Of the two options discussed at the beginning of this section, the first option, let us recall the precipitation of tungstic acid by cooling the filtered solution after the acid leaching stage, allowed to yield pure yellow tungstic acid. Next Figure 6 showed a SEM image of the yellow tungstic acid derived from the above procedure.

Finally, the re-precipitation process benefits from adding the hot tungstate solution to the hot HCl medium, and not the other way around. Also, the addition of the tungstate solution at high speed over the HCl solution favors the formation of coarser particles of tungstic acid.

3.6.2. Alkaline Medium

Since the wolframite or the scheelite-wolframite mixture dissolution process yielded alkaline sodium wolframate solutions, the beneficiation process for these solutions included the obtaining of pure calcium tungstate (synthetic scheelite).

In the present investigation and starting from sodium tungstate solutions of about 10 g/L W and pH values greater than 8, the precipitation was experimented using CaCl₂ solutions (though the use of Ca(OH)₂ was also acceptable) following the next reaction:

$${\mathrm{N}\mathrm{a}}_2{\mathrm{W}\mathrm{O}}_4+\mathrm{C}\mathrm{a}{\mathrm{C}\mathrm{l}}_2\to \mathrm{C}\mathrm{a}{\mathrm{W}\mathrm{O}}_4\downarrow +2\mathrm{N}\mathrm{a}\mathrm{C}\mathrm{l}$$

(8)

The precipitation process was carried out at temperatures in the 15-40º C range (Figure 7), showing that an increase of the temperature favored the removal of tungsten from the solution, and thus, the precipitation of synthetic scheelite.

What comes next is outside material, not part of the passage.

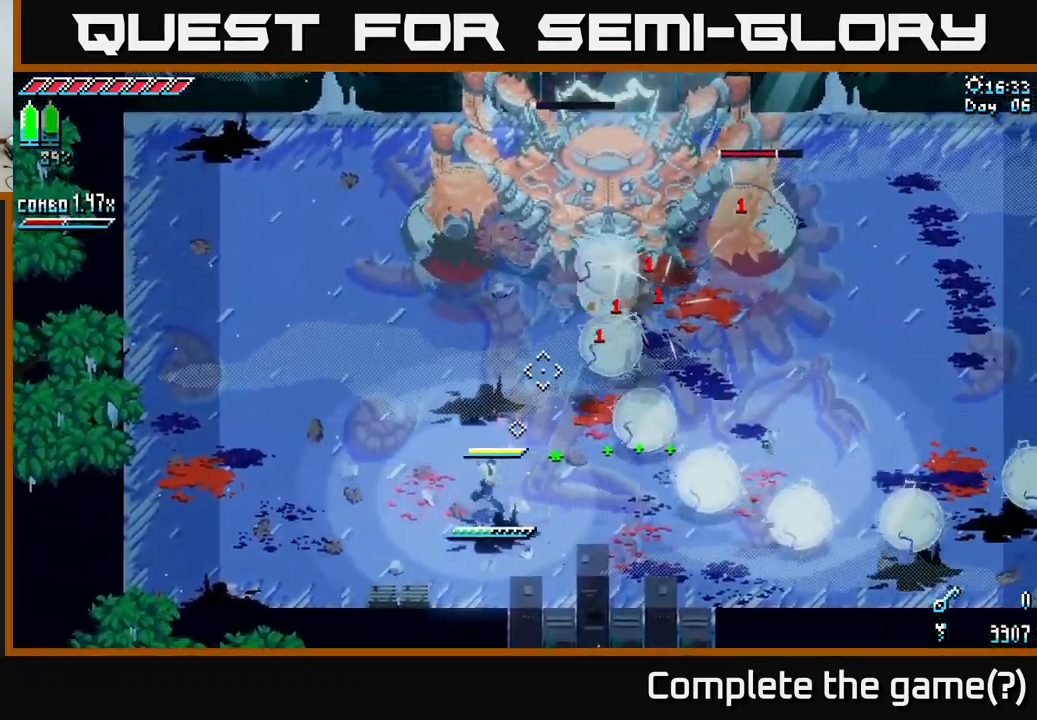
{"buttons": ["X"], "left_stick": "right", "right_stick": "center", "events": [[101, "left_stick", "center"], [101, "right_stick", "center"], [167, "left_stick", "right"], [184, "X", "down"], [251, "A", "down"], [367, "A", "up"]]}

With respect to the obtaining of this scheelite, the best yields are obtained by maintaining in the tungsten solution always a pH value higher than 8 and by using a concentration of CaCl₂ 15% higher than that corresponding to the stoichiometry of the previous reaction. A finer particle size solid is obtained by adding the calcium solution on top of the tungsten solution.

Figure 8 showed a SEM image of the synthetic scheelite obtained at 40º C, whereas Figure 9 showed the XRD spectrum of the same sample. From this last Figure it can be seen that the solid has crystallized in the tetragonal system.

3.7. General Flow-Sheets

Based in the results presented in the previous Sections, the treatment of each concentrate differs one from another, thus, particular flow-sheets may be generated for each concentrate. These are presented in Figure 10, Figure 11 and Figure 12 for wolframite, scheelite and mixed wolframite-scheelite concentrates.

It is worth mentioning that all these schemes are flexible enough to allow the inclusion of stages to improve the quality of the products (especially intermediates). Likewise, the final products (tungstic acid, synthetic scheelite) can be used to obtain other products of interest, such as APT, WO₃ or metallic tungsten, though this investigation has not gone to these extremes.

4. Conclusions

In this work we have developed a series of processes to obtain tungsten from concentrates of Spanish origin. The characteristics of these concentrates make these processes differ from each other, the best conditions for obtaining a pure tungsten product (tungstic acid or synthetic scheelite) are indicated below.

Wolframite concentrate: alkaline leaching 370 g/L NaOH, 100º C, particle size <75 µm. four hours, and pulp density 50wt%.

Scheelie concentrate: acidic leaching (400 g/L HCl), 90º C, particle size <20µm, 3-4 hours, and pulp density 3.2 wt%.

Mixed wolframite–scheelite concentrate: (1) alkaline roasting (excess of sodium carbonate, 800º C, two hours; (2) water leaching of the roasted material (90º C, two hours, pulp density: 12.5-16.7 wt%).